Ankara’da sanatseverler için önemli bir etkinlik kapılarını açıyor. Özge Gökbulut Özdemir’in “Bir Sokak Kedisi” isimli kişisel sergisi, 15 Kasım’da Krişna Sanat Merkezi’nde sanatseverlerle buluşuyor. Sanatçı, bu sergide sokak kedilerini, sadece evcilleşmiş bir hayvan olarak değil, özgürlük, mücadele ve varoluşun bir sembolü olarak ele alıyor.
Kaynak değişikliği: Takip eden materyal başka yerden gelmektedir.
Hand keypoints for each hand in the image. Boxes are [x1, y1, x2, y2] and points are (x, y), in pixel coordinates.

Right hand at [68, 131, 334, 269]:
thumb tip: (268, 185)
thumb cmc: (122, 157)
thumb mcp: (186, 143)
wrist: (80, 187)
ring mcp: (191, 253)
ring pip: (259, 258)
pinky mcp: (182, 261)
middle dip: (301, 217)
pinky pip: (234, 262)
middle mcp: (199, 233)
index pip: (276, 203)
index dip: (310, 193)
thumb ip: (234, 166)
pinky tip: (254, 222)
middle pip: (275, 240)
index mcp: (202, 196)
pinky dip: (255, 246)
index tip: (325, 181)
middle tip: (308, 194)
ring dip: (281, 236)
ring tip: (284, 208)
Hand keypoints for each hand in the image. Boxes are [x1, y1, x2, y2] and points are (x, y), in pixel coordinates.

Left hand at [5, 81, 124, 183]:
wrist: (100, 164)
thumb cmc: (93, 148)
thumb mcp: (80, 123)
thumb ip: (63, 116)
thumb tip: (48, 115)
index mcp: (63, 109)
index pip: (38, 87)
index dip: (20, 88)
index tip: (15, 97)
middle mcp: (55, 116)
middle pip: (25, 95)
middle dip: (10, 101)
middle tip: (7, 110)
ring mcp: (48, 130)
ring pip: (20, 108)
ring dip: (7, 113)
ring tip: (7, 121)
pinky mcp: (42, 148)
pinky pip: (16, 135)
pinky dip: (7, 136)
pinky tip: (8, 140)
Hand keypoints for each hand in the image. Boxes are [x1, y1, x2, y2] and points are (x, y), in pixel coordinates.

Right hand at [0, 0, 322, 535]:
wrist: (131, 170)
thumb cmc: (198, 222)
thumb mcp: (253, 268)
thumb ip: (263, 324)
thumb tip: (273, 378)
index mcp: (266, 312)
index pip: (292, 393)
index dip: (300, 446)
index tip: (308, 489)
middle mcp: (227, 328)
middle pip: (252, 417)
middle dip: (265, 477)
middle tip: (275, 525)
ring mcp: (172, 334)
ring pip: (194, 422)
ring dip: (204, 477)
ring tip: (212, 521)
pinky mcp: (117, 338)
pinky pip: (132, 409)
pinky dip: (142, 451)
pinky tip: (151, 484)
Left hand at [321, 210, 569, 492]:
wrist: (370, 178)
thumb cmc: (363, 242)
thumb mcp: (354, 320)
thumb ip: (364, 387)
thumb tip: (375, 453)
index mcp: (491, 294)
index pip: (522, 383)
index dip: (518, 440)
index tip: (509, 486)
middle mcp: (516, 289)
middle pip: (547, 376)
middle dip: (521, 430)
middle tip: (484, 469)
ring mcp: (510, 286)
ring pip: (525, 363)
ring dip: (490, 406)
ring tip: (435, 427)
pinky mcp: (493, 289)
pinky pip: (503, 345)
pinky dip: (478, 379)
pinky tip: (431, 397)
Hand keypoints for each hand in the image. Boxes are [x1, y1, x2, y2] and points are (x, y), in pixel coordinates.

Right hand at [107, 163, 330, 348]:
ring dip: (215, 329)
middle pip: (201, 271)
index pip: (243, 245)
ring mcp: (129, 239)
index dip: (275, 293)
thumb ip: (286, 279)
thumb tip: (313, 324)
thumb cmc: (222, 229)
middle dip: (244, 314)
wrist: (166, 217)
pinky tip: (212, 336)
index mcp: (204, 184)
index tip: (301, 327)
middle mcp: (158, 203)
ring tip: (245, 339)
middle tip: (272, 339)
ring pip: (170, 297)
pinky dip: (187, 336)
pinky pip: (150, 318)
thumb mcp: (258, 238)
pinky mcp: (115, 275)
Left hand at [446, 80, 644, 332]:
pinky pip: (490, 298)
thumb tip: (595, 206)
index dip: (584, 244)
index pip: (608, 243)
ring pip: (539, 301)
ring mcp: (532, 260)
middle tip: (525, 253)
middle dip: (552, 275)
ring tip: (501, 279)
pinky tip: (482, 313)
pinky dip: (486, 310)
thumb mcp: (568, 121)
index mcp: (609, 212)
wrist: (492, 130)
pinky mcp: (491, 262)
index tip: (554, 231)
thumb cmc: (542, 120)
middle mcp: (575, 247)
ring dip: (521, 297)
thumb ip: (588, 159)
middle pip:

Sokak Kedisi, İnsanın Bir Parçası
Özge Gökbulut Özdemir, daha önceki çalışmalarında doğa ve insan arasındaki ilişkiye odaklanırken, bu sergide evrimsel süreçte insanla aynı alanı paylaşan kedilerin yaşamına odaklanıyor. Sanatçı, sokak hayvanlarına yönelik şiddetin gölgesinde gerçekleşen bu sergide, insanın kediyle kurduğu ilişkiyi ve kedilerin bağımsız doğasını kendi deneyimleri üzerinden anlatıyor.
Sanatın Evrensel Diliyle Bir Mesaj
Sergideki eserler, sadece görsel bir şölen sunmakla kalmıyor, aynı zamanda derin anlamlar taşıyor. Sanatçı, plastik dilin yanı sıra şiir ve metinleri de kullanarak, insanlığın yarattığı acıya ve sokak hayvanlarının yaşadığı zorluklara dikkat çekiyor. Özge Gökbulut Özdemir, serginin sunuş yazısında yer alan “kediden korkardım ben eskiden, şimdi insandan korkuyorum” sözleriyle, günümüz dünyasının acımasız yüzünü gözler önüne seriyor.
Hacettepe Üniversitesi Öğretim Üyesi Prof. İsmail Ateş’ten Övgü
Hacettepe Üniversitesi Öğretim Üyesi Prof. İsmail Ateş, Özge Gökbulut Özdemir’i “soyut ifadeci” olarak tanımlıyor ve sanatçının kendine özgü tarzını vurguluyor. Ateş, sanatçının zaman ve an vurgusunun, soyut sanatın temel özelliği olan bilinçaltı ve iç evrenin somut bir yansıması olduğunu belirtiyor.